* **ABOUT THIS EXERCISE**
Return all the lines below in which the string "Paid" appears.

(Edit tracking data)
++++++++++++++++++++
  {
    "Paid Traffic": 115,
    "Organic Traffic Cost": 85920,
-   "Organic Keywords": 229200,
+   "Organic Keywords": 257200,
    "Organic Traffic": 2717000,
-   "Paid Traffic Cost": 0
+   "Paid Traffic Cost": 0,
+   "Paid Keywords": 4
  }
++++++++++++++++++++
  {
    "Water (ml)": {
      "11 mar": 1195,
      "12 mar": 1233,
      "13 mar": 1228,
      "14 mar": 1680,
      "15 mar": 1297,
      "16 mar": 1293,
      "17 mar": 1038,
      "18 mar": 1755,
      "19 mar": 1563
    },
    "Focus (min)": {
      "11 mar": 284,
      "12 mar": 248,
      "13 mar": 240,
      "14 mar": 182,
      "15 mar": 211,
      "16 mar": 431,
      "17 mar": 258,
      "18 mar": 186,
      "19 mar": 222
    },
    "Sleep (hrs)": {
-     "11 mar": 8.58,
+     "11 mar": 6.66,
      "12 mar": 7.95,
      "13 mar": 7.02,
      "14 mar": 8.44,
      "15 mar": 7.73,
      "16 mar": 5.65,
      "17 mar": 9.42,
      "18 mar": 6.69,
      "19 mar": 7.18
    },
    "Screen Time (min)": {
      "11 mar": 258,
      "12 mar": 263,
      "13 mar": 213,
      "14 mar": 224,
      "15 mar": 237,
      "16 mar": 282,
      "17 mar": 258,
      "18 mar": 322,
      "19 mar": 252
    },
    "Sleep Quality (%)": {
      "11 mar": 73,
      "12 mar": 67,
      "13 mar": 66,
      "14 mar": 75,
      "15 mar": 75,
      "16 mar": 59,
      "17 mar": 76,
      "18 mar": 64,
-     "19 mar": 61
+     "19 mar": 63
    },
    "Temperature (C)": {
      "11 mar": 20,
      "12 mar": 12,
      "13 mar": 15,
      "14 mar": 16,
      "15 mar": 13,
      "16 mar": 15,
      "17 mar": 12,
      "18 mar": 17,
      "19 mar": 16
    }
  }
++++++++++++++++++++
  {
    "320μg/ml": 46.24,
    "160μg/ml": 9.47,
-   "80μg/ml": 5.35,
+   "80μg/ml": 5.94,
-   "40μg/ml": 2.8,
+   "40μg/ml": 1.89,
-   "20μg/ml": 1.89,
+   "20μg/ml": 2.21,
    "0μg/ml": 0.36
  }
++++++++++++++++++++
* **RESULT FOR THIS TASK**
    "Paid Traffic": 115,
-   "Paid Traffic Cost": 0
+   "Paid Traffic Cost": 0,
+   "Paid Keywords": 4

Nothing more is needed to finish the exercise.